Wie ließe sich dieses Bedürfnis auf demokratischem Boden stillen? Welche konkreten Angebote könnt und wollt ihr machen?
🎯 Setz dir kleine Ziele.
Wäre Radikalisierung ein Problem, das sich mal eben am Kaffeetisch oder via WhatsApp lösen ließe, wäre unsere Welt eine andere. Eine erfolgreiche Intervention aber braucht Zeit. Kleine Ziele helfen beim Dranbleiben, denn sie sorgen für schnelle Erfolgserlebnisse.
Hol euch dort ab, wo ihr gerade steht! Sind z. B. all eure Gespräche in letzter Zeit im Streit geendet? Dann könnte das erste kleine Ziel sein, 30 Minuten ohne Streit zu schaffen.
Lade dein Gegenüber ein, neue Kommunikationsregeln aufzustellen: “Mir ist aufgefallen, dass wir beim Thema X oft streiten. Ich möchte mit dir einen Weg finden, mit dem es uns beiden im Gespräch gut geht. Was brauchst du, um dich mit mir ruhig und sicher zu fühlen?”
Diese Frage ist kontraintuitiv, weil Radikale oft aggressiv kommunizieren. Das liegt am Missionierungsdruck: Eine Heldengeschichte funktioniert nicht ohne Beweise, dass man tatsächlich die Welt verändert – oder wenigstens ein paar “Schlafschafe” überzeugt. Außerdem bedeutet Radikalisierung, um es mit Radikalisierungsforscher Daniel Köhler zu sagen, Ent-Pluralisierung: Die Ideologie und das “heilige Ziel” fressen mit der Zeit alle persönlichen Wünsche und Bedürfnisse auf. Du tust deinem Gegenüber also einen Gefallen, wenn du ihn daran erinnerst, dass er ein Recht auf Grenzen hat – genauso wie du.
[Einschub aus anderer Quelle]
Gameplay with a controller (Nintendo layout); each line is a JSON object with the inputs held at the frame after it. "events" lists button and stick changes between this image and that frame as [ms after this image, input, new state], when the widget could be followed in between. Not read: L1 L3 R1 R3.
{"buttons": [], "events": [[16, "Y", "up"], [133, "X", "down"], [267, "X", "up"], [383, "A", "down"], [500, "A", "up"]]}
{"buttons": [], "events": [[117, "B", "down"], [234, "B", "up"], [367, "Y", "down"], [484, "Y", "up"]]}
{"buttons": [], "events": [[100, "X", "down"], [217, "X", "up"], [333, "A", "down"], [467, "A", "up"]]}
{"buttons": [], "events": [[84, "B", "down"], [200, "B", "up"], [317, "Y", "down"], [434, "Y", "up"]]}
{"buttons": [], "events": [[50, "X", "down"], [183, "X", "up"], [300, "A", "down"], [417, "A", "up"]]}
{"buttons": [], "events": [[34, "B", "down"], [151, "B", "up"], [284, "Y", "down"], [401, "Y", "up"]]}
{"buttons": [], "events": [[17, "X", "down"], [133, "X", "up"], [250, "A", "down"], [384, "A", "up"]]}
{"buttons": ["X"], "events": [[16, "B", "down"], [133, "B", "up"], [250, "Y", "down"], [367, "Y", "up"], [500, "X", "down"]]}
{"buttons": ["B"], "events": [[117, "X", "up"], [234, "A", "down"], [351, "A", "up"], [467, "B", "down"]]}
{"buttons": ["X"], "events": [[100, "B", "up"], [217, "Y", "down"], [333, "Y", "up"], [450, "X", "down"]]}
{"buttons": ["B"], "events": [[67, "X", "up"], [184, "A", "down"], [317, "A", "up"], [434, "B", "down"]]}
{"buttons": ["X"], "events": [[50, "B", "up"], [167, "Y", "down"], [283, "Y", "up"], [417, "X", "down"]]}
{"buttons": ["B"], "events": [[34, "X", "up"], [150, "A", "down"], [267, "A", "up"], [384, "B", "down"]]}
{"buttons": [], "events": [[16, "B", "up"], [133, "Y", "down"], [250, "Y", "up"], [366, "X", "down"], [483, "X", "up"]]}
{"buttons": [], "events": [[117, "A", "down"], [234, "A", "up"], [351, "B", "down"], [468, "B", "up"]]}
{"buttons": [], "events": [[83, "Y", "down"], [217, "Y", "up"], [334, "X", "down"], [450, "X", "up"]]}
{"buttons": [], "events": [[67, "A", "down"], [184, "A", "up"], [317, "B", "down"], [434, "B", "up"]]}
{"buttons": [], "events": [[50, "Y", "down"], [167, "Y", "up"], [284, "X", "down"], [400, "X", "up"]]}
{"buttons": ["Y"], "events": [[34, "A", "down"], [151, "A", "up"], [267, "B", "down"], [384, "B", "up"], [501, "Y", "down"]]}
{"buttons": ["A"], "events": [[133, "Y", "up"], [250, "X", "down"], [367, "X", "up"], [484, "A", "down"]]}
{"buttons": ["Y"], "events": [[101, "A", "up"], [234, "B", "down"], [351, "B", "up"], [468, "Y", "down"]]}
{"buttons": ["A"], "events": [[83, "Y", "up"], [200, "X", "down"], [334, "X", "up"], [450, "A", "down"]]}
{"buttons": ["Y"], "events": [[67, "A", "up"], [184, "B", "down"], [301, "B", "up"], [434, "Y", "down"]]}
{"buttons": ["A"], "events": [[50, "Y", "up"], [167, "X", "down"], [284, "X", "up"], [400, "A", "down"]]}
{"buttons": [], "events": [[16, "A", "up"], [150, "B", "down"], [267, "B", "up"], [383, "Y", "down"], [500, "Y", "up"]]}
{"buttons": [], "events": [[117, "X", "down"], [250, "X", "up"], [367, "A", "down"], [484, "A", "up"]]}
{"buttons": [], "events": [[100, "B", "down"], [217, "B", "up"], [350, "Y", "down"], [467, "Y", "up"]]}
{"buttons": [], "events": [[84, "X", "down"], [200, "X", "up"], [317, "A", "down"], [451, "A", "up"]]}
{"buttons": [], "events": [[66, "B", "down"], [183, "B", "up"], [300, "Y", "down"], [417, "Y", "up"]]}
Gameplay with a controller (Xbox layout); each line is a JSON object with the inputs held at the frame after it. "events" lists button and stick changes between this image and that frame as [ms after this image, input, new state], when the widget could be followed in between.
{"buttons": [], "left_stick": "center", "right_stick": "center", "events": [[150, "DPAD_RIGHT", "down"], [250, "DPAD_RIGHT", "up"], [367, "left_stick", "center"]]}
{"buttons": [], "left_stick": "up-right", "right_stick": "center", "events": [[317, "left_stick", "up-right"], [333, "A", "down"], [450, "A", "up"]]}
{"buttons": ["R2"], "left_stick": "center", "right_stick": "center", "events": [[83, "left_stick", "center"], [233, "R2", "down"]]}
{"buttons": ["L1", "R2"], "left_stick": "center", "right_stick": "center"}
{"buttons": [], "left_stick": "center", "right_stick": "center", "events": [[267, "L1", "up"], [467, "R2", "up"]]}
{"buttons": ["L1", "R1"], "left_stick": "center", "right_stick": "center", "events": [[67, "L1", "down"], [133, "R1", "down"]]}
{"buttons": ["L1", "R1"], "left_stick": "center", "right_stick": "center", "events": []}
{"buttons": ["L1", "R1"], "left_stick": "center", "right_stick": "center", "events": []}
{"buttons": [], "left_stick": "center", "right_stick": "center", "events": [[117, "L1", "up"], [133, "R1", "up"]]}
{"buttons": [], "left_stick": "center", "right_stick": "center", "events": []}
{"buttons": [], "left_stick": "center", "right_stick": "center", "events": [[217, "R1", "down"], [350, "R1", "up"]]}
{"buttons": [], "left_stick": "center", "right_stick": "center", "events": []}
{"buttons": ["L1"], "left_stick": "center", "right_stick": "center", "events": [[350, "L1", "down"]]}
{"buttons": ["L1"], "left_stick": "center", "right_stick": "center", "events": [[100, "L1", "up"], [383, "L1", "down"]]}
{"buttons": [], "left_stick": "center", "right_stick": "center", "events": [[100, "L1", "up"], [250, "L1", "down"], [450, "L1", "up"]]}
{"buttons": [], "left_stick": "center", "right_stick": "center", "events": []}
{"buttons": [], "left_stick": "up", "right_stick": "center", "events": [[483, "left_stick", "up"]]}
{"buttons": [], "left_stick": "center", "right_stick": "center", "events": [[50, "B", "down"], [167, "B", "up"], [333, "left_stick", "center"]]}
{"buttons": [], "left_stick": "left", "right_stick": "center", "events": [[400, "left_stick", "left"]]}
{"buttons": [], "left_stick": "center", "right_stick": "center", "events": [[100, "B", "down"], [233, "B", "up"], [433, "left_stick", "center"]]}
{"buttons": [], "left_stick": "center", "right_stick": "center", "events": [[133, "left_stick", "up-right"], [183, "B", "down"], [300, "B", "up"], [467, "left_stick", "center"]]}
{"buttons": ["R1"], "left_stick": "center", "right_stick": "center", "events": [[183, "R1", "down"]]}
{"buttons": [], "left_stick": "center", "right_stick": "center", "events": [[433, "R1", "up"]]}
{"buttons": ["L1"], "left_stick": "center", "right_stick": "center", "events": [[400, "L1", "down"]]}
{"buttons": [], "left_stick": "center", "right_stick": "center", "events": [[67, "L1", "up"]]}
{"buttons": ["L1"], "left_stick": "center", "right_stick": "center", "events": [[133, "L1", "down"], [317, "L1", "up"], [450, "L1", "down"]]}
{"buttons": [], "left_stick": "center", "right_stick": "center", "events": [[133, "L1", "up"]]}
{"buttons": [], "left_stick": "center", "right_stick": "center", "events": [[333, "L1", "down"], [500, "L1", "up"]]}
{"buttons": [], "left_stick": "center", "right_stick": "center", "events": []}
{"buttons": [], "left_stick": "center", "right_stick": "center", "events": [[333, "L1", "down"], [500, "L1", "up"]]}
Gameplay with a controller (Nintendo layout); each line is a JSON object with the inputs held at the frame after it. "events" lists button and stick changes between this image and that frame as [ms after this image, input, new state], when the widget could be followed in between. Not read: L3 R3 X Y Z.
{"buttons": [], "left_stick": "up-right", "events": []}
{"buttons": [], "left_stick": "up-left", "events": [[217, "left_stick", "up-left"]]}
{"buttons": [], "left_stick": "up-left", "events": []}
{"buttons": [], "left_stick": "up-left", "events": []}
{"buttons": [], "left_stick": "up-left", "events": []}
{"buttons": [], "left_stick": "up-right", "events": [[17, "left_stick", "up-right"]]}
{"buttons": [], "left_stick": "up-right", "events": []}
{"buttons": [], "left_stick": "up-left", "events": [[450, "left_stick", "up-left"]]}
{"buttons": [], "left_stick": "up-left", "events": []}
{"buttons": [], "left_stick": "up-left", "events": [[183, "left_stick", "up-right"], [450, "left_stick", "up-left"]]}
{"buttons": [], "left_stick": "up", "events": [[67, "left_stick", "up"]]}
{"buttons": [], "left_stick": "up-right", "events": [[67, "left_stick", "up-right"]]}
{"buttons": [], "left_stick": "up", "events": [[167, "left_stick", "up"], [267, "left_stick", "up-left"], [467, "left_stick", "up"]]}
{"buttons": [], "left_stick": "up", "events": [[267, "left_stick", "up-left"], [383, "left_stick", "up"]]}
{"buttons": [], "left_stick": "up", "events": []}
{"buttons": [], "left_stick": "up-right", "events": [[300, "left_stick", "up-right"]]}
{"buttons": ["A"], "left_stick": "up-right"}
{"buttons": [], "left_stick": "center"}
Es kann sein, dass dein Gegenüber deine Frage nutzen will, um zu missionieren. “Du sollst die Wahrheit erkennen” ist aber kein Bedürfnis. Frag nach, um welches Bedürfnis es wirklich geht, und reagiere nur auf darauf, nicht auf die Ideologie: “Danke, dass ich dir wichtig bin. Danke, dass du dir Sorgen um mich machst. Danke, dass du mit mir etwas teilen willst, das dein Leben verändert hat.”
❤️ Liebe ist dein Joker. Spar dir das Faktenbingo.
Wenn du einem Raucher erklärst, dass Rauchen gesundheitsschädlich ist – wird er sofort seine Zigaretten wegschmeißen und dir mit Tränen in den Augen für die wichtige Info danken? Rauchen ist keine faktenbasierte Entscheidung, sondern hat auch eine emotionale Funktion. Das Gleiche gilt für Radikalisierung. Gegen gefühlte Wahrheiten können wir nicht mit Fakten gewinnen.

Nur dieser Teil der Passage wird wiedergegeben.